Armados de foices, facões, enxadas, pedaços de pau, tochas e coquetéis molotov, “trabalhadores rurais” invadiram uma propriedade rural no interior do município de Tracunhaém, a 65 quilômetros de Recife, na manhã de segunda-feira. Sob os olhares indiferentes de vigilantes e policiais militares que estavam ali para guardar o local, a horda tocou fogo em tudo: casas e galpões, 13 máquinas agrícolas e 15 bombas pulverizadoras, entre outras coisas. Tudo foi consumido rapidamente pelas chamas, enquanto alguns mais afoitos estraçalhavam telhados e praticavam outros atos de vandalismo. Um estrago estimado em um milhão de reais.
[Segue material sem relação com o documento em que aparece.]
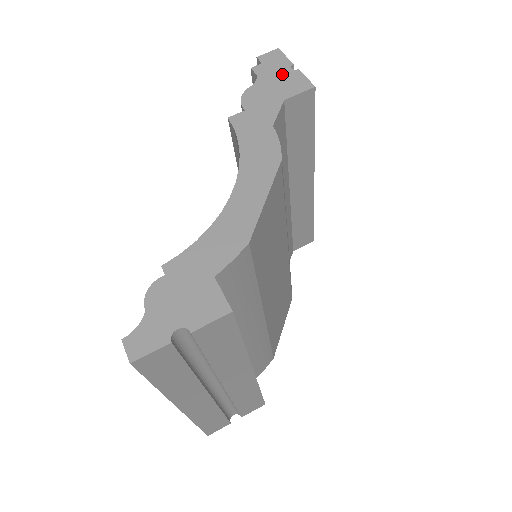
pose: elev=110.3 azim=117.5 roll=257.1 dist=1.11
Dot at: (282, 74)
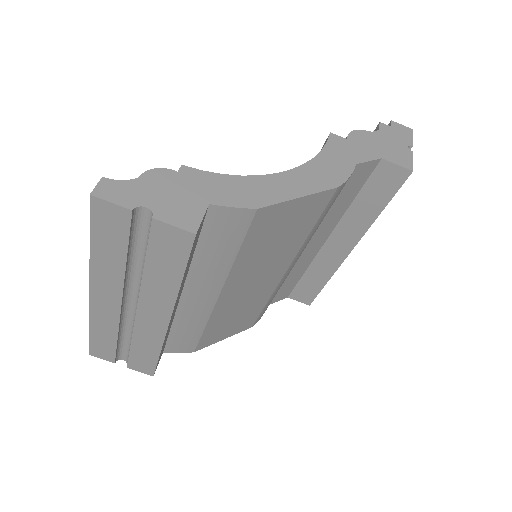
Dot at: (398, 144)
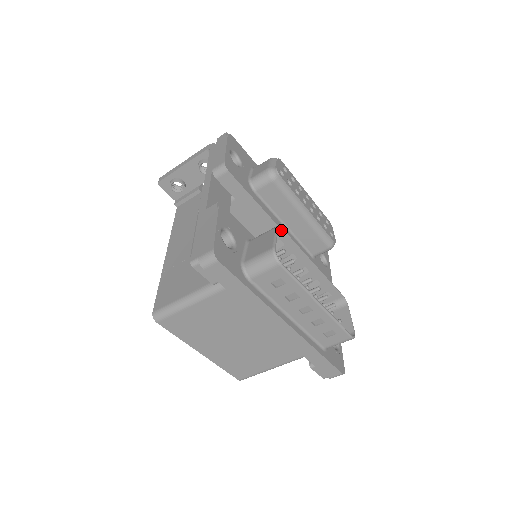
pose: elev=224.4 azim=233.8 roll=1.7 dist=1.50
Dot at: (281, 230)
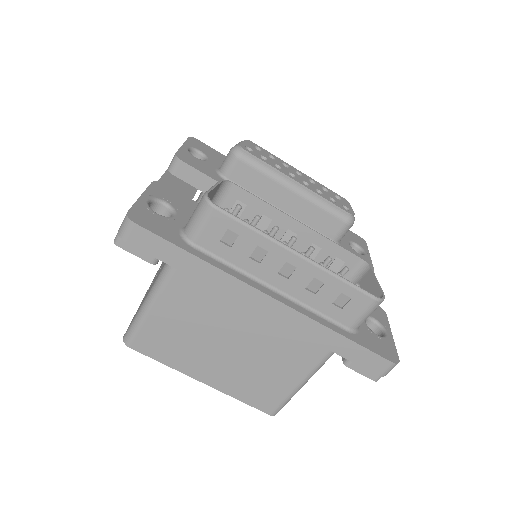
Dot at: (232, 185)
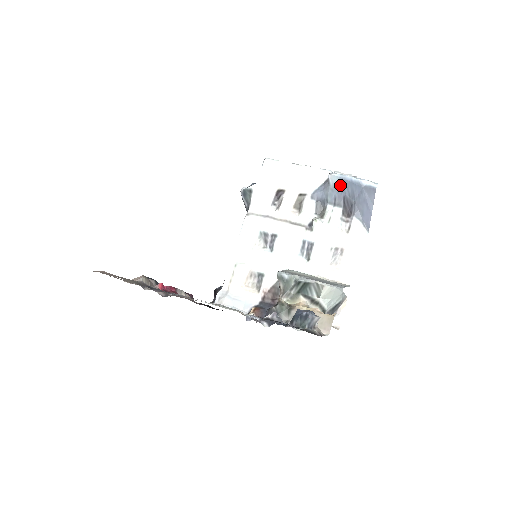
O criminoso espetáculo pirotécnico – assim como a revoltante omissão do Estado, representado pelos policiais ali presentes – foi transmitido ao vivo e em cores pela televisão. Idem com relação aos estragos na terra, com a substituição de uma recente plantação de cana por uma duvidosa semeadura de milho e feijão. No dia seguinte, mais entreveros, com tiroteio, perseguições e ameaças. “Ou vocês dão uma solução agora ou podem preparar os caixões, porque dessa terra a gente não sai”, repetia uma das líderes do exército de invasores, Luíza Ferreira da Silva, ao superintendente-regional do Incra, João Farias.

O problema envolvendo a Usina Santa Tereza, proprietária de 42 engenhos na área, é antigo e tortuoso. Mas outros detalhes já não importam. Assim como também não importa muito se o fato aconteceu no interior de Pernambuco ou no Rio Grande do Sul. Importa é perceber que os confrontos no campo, assim como aqueles que ocorrem nas cidades, estão passando de todos os limites, sob a falência total de ação do Estado, que tem o dever e a obrigação constitucional de zelar pela segurança pública e das pessoas.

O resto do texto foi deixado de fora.